Anyway the phishing emails, which are now common from local South African banks, came through from international banks as far back as 5 years ago. Back in 1997 I worked for Internet Solutions who implemented both Nedbank and First National Bank’s Internet banking products and this gave me the inside scoop like nothing else. I immediately adopted online banking being a long-term client of FNB because my mother worked for them for last 32 years. As a long time user of online banking I have seen various trends come and go but this phishing trend is only growing bigger and more pervasive. And I can say with 100% confidence I’ve never been duped into following up on phishing requests. It’s really simple for because I have 15 years of experience on the Internet I can recognise these fake emails a mile away. How do you recognise these phishing emails from your local South African bank?

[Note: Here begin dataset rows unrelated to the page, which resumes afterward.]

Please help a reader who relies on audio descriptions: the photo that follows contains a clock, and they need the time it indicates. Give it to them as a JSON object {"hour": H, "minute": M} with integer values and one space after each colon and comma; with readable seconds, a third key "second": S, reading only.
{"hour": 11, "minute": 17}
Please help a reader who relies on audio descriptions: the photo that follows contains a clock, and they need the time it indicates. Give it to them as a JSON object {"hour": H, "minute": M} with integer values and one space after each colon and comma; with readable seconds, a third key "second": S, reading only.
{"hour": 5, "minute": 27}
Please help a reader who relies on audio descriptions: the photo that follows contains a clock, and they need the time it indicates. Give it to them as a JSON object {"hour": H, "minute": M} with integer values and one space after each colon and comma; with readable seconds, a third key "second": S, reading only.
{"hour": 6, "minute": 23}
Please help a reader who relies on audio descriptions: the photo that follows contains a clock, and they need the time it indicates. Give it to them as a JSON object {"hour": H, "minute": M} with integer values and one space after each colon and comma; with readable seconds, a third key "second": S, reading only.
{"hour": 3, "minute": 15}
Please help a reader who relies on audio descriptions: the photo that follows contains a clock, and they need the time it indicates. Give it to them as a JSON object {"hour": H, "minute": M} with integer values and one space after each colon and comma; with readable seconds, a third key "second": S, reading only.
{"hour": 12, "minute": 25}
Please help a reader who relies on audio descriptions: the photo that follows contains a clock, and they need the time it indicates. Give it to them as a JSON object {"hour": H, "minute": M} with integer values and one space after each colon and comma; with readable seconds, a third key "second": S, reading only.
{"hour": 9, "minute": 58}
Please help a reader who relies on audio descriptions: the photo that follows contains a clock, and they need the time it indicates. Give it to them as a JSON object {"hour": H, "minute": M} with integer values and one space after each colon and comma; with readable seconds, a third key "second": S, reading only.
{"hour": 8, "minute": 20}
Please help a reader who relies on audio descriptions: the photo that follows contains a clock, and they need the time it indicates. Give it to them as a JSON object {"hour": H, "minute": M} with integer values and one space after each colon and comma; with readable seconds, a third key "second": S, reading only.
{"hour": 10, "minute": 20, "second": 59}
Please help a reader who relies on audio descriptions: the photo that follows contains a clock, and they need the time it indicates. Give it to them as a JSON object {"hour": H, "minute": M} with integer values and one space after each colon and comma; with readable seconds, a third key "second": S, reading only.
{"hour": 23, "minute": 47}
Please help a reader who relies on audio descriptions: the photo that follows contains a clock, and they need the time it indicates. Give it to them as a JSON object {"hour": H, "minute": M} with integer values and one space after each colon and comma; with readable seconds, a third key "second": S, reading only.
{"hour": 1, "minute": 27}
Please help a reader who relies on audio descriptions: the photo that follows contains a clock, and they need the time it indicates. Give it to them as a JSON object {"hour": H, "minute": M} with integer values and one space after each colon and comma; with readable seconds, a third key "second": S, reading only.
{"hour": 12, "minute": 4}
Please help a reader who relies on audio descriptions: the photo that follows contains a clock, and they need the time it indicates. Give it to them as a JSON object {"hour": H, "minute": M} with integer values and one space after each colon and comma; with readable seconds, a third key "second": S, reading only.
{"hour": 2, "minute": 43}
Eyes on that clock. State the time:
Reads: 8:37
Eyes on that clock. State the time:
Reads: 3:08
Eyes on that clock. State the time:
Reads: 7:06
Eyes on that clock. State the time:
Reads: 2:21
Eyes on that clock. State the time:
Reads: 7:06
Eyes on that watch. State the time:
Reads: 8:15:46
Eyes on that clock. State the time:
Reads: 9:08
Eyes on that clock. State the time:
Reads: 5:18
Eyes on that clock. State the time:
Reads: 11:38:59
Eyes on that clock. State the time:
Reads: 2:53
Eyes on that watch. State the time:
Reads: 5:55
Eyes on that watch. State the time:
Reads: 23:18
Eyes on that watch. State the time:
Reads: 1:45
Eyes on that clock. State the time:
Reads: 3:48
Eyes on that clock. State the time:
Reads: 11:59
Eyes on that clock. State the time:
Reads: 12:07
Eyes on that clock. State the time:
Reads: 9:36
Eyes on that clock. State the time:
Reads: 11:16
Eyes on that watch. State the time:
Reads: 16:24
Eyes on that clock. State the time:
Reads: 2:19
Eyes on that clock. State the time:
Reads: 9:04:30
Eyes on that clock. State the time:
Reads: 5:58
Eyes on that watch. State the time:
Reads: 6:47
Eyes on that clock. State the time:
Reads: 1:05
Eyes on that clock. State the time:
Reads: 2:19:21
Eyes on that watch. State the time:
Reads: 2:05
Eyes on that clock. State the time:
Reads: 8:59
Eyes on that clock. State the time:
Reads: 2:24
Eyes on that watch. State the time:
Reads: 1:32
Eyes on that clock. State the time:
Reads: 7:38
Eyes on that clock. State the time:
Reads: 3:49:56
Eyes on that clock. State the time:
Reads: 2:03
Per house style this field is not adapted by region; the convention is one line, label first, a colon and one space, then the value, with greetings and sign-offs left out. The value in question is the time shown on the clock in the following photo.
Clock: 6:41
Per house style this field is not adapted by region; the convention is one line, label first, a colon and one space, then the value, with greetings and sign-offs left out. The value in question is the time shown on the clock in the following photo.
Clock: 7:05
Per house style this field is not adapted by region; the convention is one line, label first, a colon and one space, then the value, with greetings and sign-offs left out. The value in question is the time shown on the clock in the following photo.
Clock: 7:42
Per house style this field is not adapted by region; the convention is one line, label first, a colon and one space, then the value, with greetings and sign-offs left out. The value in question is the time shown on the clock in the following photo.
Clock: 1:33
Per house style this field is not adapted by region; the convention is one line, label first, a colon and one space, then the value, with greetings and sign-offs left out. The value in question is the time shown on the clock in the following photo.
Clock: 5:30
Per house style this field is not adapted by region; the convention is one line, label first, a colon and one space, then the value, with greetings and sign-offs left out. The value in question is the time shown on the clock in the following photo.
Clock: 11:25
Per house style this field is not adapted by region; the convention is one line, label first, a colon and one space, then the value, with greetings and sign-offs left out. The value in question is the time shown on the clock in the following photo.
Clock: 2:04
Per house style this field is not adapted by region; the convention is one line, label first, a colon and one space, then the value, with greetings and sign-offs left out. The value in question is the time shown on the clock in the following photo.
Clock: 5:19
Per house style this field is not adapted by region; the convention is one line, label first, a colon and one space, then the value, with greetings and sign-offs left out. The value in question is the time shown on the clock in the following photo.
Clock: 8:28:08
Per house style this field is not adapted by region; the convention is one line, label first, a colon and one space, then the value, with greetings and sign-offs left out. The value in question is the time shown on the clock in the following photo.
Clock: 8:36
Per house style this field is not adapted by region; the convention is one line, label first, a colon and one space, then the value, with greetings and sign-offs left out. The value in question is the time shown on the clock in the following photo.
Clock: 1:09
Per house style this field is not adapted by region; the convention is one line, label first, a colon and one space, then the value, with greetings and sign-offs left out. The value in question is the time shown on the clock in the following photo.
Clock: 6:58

Firstly these emails are coming through much more frequently than your bank bothers to communicate with you. If banks only began communicating with educational marketing messages they could have avoided some of the embarrassment they have since faced.
The basic thing to do here is to look at the link for the website. So even though the link above said www.online.fnb.co.za the actual link would be more like http://somespammerwebsite/fnb – what you need to do is look at if the link address (while hovering your mouse over the underlined, linked text) is the same as your bank’s actual website domain e.g. fnb.co.za, absa.co.za, nedbank.co.za or standardbank.co.za!
I have also noticed phishing emails coming from Investec and other financial services companies, NOT just the banks.
When you’re in doubt delete all such email requests. And an even better solution is to use your email software like Microsoft Outlook, Mozilla Thunderbird or Gmail to list them as spam, if the email software has not done so already. Finally I highly recommend you read up on the consumer advice from the Anti-Phishing Working Group and apply all the same to South African Internet experience.